OPINION:
On his May 15 show, comedian Bill Maher marked Israel’s Independence Day with an apt summary of the mainstream media’s calculus in determining what’s worth reporting: “No Jews, no news.”
I might make it “No Jews being accused of bad things, no news,” but that’s not as punchy. At any rate, Mr. Maher’s words were prescient.
Just days after he said them, the usual press offenders came to report — with something approaching glee — Israel’s alleged “abuse” of Gaza flotilla activists.
On May 18 and 19, the Israeli navy’s Shayetet 13 commando unit intercepted the Turkish Global Sumud Flotilla, which had been on its way to interfere with Israel’s naval blockade to Gaza in the name of “Free Palestine” (with zero humanitarian aid, according to Israel’s Foreign Ministry.)
As the commandoes approached the flotilla, one was heard reassuring the activists: “You are safe and protected. We have done this 100 times already.”
Not exactly the words of a murderous, genocidal regime. Those adjectives better describe the aims of IHH Humanitarian Relief Foundation, the al Qaeda-linked organizer of the flotilla.
IHH has “a history of funneling cash to Hamas and trafficking arms and recruits to violent jihadi networks in Europe and the Middle East,” according to the Foundation for Defense of Democracies’ Sinan Ciddi and William Doran.
One of the flotilla participants was New Jersey resident Amrou Ibrahim, a founding member of the Samidoun Palestinian Prisoner Solidarity Network NY/NJ chapter, according to the Jerusalem Post. Samidoun was sanctioned in 2024 by both the U.S. and Canada as part of the Popular Front for the Liberation of Palestine terrorist group.
Another flotilla participant, Rosa Martinez, said last weekend that this trip was not “some sort of humanitarian aid mission,” but rather an operation “directly confronting the Israeli occupation forces at sea.”
The naval blockade of Gaza is a military and existential necessity for Israel, which, for the past 25 years, has consistently intercepted Iranian-supplied weapons hidden among civilian cargo on Gaza-bound vessels.
Inspected humanitarian aid is permitted, as are trucked-in food and supplies.
In fact, some 4,200 aid trucks enter Gaza every week — far more than the population requires. And as our editorial board wrote last month in these pages, Hamas is taxing said aid to make hundreds of millions in illicit cash for the rebuilding of its terror chest.
So the idea that these supposedly beneficent flotillas are anything other than carefully timed, coordinated public relations stunts intended to make Israel look bad holds no water.
Yet last week, the international media was up in arms about a video posted by the office of Israeli National Security Minister Itamar Ben-Gvir. Mr. Ben-Gvir visited an Ashdod facility holding the flotilla detainees, and in the video, he walks through, waving an Israeli flag and saying, “Am Yisrael chai” (“The people of Israel live”).
The video also shows Israeli security forces leading the activists off boats, as well as detainees kneeling, apparently bound, following their interception, and a woman yelling, “Free, free Palestine!” before being pushed down by security.
The footage drew immediate condemnation — most stridently from within the Knesset. Israeli Prime Minister Benjamin Netanyahu said Mr. Ben-Gvir’s actions were “not in line with Israel’s values and norms” and Minister of Foreign Affairs Gideon Sa’ar called the video a “disgraceful display.”

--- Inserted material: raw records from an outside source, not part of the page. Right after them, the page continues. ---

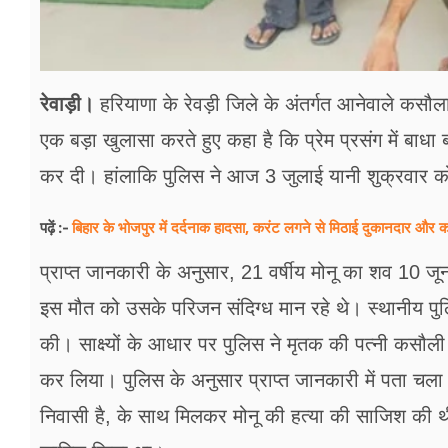
रेवाड़ी।
हरियाणा के रेवड़ी जिले के अंतर्गत आनेवाले कसौला
एक बड़ा खुलासा करते हुए कहा है कि प्रेम प्रसंग में बाधा
कर दी। हांलाकि पुलिस ने आज 3 जुलाई यानी शुक्रवार क
बिहार के भोजपुर में दर्दनाक हादसा, करंट लगने से मिठाई दुकानदार और 
पढ़ें :-
प्राप्त जानकारी के अनुसार, 21 वर्षीय मोनू का शव 10 
इस मौत को उसके परिजन संदिग्ध मान रहे थे। स्थानीय पुल
की। साक्ष्यों के आधार पर पुलिस ने मृतक की पत्नी कसौ
कर लिया। पुलिस के अनुसार प्राप्त जानकारी में पता चला 
निवासी है, के साथ मिलकर मोनू की हत्या की साजिश की थी।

For its part, the media decried Mr. Ben-Gvir’s “taunting.” But the only way that saying “The people of Israel live” can be construed as taunting is if you concede that the people hearing it will be disappointed at the news.
That — not the “taunting” — is the real problem here. Anyone with a modicum of common sense would see the video as what it is: recordings of a sovereign nation defending itself against those who would cause it harm.
You can just imagine what Europe (which gets in a particular kind of tizzy when Jews fight back) had to say about it.
As for the claims of injury and abuse at the hands of the Israeli government, Israel’s Foreign Ministry posted three side-by-side photos of one such “victim” on X. In the first, a woman stands, smiling, in Israel. In the second, the same woman is lying down, wearing what appears to be a neck brace (and a keffiyeh). In the third, back home in Germany, she’s smiling, flashing the peace sign and wearing that obligatory keffiyeh.
Something smells.
If the media is suddenly so interested in uncovering sexual abuse, why has it been largely silent about Hamas’ mass rapes and torture of Israelis on Oct. 7, 2023? The latest flotilla set sail from Turkey on May 14, just two days after the Civil Commission on Oct. 7 Crimes Against Women and Children released its report detailing these heinous crimes, each of which is nightmare-inducing to read about.
Coincidence? Possibly, but I doubt it. The international press glommed onto the flotilla events — and the commission’s report was all but buried.
It just shows how incisive Mr. Maher’s observation was.
• Anath Hartmann is deputy commentary editor for The Washington Times.